Source extract:
<<<<

Another issue is that there is a lot of uncertainty with the model used to estimate cancer risk from radiation exposure to the skin, said Rebecca Smith-Bindman, a UCSF radiologist who also was not involved in the letter.
Smith-Bindman, who has testified before Congress about excessive radiation from medical scans, studied the TSA reports and said she wasn't concerned about the airport X-rays.
The risks are "truly trivial," she wrote in an
article for the Archives of Internal Medicine. A passenger would have to undergo 50 airport scans to reach the level of a dental X-ray, 1,000 for a chest X-ray, and 4,000 for a mammogram.
Though imperfect, the available models predict that the backscatters would lead to only six cancers over the course of a lifetime among the approximately 100 million people who fly every year, Smith-Bindman concluded.
"There's really unnecessary fear related to these scans," she said. "What I'm not as comfortable with is that there has not been access to these machines. They are not being tested on the same regulatory basis that we see on medical equipment."
After her article was published, Smith-Bindman was contacted by a TSA public affairs officer. During the conversation, she suggested that she or other outside scientists be allowed to test the machine. The official was shocked by the suggestion and said such access could tip off people who want to avoid detection, Smith-Bindman said.
"It was not appreciating that there's legitimate scientific questions that have to be balanced against the security questions," she said.
The TSA did not respond to ProPublica's questions about why it wouldn't allow outside testing. But at a
congressional hearing in March, Robin Kane, assistant administrator for security technology, said doing so would expose a lot of sensitive information the agency wouldn't normally share publicly. The machines had already been tested several times, he said, and if set up securely, the agency would allow more testing.

>>>>

Copy the passage on airport X-ray scanner risks word for word, from start to finish.

Supplied material:
<<<<

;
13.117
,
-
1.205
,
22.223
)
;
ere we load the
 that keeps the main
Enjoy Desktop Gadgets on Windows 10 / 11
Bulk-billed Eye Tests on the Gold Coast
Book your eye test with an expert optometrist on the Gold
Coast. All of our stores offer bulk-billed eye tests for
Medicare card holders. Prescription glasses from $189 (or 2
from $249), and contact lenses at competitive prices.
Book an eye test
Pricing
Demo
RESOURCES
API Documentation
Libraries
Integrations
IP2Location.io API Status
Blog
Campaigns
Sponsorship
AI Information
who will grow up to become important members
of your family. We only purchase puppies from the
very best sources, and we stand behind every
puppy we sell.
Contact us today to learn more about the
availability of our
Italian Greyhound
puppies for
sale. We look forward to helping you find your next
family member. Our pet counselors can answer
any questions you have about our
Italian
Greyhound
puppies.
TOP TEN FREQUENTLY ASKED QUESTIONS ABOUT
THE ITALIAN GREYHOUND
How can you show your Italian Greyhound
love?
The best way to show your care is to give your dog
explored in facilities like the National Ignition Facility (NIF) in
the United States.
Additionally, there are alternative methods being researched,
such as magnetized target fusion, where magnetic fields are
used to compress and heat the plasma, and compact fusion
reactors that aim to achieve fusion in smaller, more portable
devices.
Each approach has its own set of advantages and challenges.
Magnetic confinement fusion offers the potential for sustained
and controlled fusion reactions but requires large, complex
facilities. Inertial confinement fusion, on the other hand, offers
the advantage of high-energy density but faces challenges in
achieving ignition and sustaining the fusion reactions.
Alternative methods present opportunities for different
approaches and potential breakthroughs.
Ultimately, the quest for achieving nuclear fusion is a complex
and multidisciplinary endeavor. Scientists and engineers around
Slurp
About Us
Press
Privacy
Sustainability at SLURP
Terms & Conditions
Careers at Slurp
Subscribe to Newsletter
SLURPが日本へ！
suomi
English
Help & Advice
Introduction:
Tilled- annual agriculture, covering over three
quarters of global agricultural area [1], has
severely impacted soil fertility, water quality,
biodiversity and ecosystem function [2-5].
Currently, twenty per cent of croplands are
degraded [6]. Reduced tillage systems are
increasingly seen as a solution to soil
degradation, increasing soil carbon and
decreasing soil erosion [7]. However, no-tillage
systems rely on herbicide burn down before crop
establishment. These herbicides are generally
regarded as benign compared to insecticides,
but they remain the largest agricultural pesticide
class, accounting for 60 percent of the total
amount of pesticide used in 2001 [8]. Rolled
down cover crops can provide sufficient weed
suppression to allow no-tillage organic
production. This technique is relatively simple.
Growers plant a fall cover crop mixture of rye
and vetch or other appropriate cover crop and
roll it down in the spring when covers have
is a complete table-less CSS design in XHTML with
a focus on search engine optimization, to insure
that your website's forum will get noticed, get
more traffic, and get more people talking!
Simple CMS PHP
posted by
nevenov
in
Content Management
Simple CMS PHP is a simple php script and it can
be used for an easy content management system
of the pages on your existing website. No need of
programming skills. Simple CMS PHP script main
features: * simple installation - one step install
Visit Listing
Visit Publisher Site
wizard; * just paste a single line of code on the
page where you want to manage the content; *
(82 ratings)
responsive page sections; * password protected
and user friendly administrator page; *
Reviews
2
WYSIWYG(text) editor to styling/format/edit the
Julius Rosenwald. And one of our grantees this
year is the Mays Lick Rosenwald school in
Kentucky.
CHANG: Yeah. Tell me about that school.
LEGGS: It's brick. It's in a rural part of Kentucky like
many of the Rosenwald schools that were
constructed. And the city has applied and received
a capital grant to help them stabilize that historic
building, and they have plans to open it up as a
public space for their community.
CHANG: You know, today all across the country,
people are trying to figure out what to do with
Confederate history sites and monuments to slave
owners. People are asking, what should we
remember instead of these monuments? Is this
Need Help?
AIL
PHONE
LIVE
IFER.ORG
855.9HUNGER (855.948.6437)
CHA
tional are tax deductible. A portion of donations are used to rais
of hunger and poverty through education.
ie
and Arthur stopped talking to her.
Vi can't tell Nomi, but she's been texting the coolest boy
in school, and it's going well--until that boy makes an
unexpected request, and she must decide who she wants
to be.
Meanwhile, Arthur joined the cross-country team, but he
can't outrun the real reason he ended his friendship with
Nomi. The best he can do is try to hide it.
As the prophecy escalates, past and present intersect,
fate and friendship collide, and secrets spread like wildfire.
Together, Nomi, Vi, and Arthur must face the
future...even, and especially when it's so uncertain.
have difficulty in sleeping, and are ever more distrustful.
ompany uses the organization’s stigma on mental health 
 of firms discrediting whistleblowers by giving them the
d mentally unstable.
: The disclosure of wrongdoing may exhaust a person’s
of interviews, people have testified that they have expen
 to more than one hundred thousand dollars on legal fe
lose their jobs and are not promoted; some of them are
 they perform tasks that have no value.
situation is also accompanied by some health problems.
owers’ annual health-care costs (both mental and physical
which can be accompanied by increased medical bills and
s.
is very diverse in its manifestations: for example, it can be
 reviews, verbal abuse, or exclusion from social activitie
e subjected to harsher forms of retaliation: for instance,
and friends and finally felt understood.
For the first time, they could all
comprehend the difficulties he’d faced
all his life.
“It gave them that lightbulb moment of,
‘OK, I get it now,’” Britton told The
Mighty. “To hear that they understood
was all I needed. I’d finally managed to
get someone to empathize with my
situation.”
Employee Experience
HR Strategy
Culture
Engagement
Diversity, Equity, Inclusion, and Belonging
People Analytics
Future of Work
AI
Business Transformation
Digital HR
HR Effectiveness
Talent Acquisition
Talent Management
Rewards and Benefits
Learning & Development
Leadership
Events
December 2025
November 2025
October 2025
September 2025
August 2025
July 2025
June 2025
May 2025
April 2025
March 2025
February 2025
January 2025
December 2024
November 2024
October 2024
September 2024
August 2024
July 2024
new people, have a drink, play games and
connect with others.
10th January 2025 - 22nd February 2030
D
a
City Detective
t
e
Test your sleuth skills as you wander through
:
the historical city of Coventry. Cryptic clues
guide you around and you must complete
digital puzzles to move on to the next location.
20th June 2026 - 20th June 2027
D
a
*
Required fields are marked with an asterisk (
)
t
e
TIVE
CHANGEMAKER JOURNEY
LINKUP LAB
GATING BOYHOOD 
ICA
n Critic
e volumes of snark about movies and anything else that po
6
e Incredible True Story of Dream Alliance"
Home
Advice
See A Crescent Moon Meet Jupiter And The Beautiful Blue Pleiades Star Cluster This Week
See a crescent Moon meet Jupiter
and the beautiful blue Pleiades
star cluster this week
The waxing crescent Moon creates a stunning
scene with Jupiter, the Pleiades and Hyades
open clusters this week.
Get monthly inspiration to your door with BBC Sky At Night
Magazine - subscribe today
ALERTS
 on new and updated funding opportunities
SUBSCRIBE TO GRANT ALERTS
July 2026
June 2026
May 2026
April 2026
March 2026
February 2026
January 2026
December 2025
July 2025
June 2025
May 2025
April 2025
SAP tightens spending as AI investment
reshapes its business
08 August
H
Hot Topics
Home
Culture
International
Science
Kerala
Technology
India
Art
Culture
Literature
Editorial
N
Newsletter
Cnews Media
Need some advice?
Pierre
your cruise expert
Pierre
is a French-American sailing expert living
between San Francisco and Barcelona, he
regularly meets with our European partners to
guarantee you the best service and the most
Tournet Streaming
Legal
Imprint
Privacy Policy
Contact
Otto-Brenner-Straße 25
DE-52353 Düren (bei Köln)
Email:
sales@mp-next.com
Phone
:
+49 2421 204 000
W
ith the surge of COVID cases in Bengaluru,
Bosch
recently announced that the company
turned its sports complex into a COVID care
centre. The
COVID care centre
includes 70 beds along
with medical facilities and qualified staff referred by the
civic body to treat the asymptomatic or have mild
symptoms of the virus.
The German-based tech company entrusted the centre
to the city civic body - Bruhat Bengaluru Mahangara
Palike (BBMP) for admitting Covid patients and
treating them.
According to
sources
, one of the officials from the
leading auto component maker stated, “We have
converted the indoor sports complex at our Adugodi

>>>>

Result:
Another issue is that there is a lot of uncertainty with the model used to estimate cancer risk from radiation exposure to the skin, said Rebecca Smith-Bindman, a UCSF radiologist who also was not involved in the letter.
Smith-Bindman, who has testified before Congress about excessive radiation from medical scans, studied the TSA reports and said she wasn't concerned about the airport X-rays.
The risks are "truly trivial," she wrote in an
article for the Archives of Internal Medicine. A passenger would have to undergo 50 airport scans to reach the level of a dental X-ray, 1,000 for a chest X-ray, and 4,000 for a mammogram.
Though imperfect, the available models predict that the backscatters would lead to only six cancers over the course of a lifetime among the approximately 100 million people who fly every year, Smith-Bindman concluded.
"There's really unnecessary fear related to these scans," she said. "What I'm not as comfortable with is that there has not been access to these machines. They are not being tested on the same regulatory basis that we see on medical equipment."
After her article was published, Smith-Bindman was contacted by a TSA public affairs officer. During the conversation, she suggested that she or other outside scientists be allowed to test the machine. The official was shocked by the suggestion and said such access could tip off people who want to avoid detection, Smith-Bindman said.
"It was not appreciating that there's legitimate scientific questions that have to be balanced against the security questions," she said.
The TSA did not respond to ProPublica's questions about why it wouldn't allow outside testing. But at a
congressional hearing in March, Robin Kane, assistant administrator for security technology, said doing so would expose a lot of sensitive information the agency wouldn't normally share publicly. The machines had already been tested several times, he said, and if set up securely, the agency would allow more testing.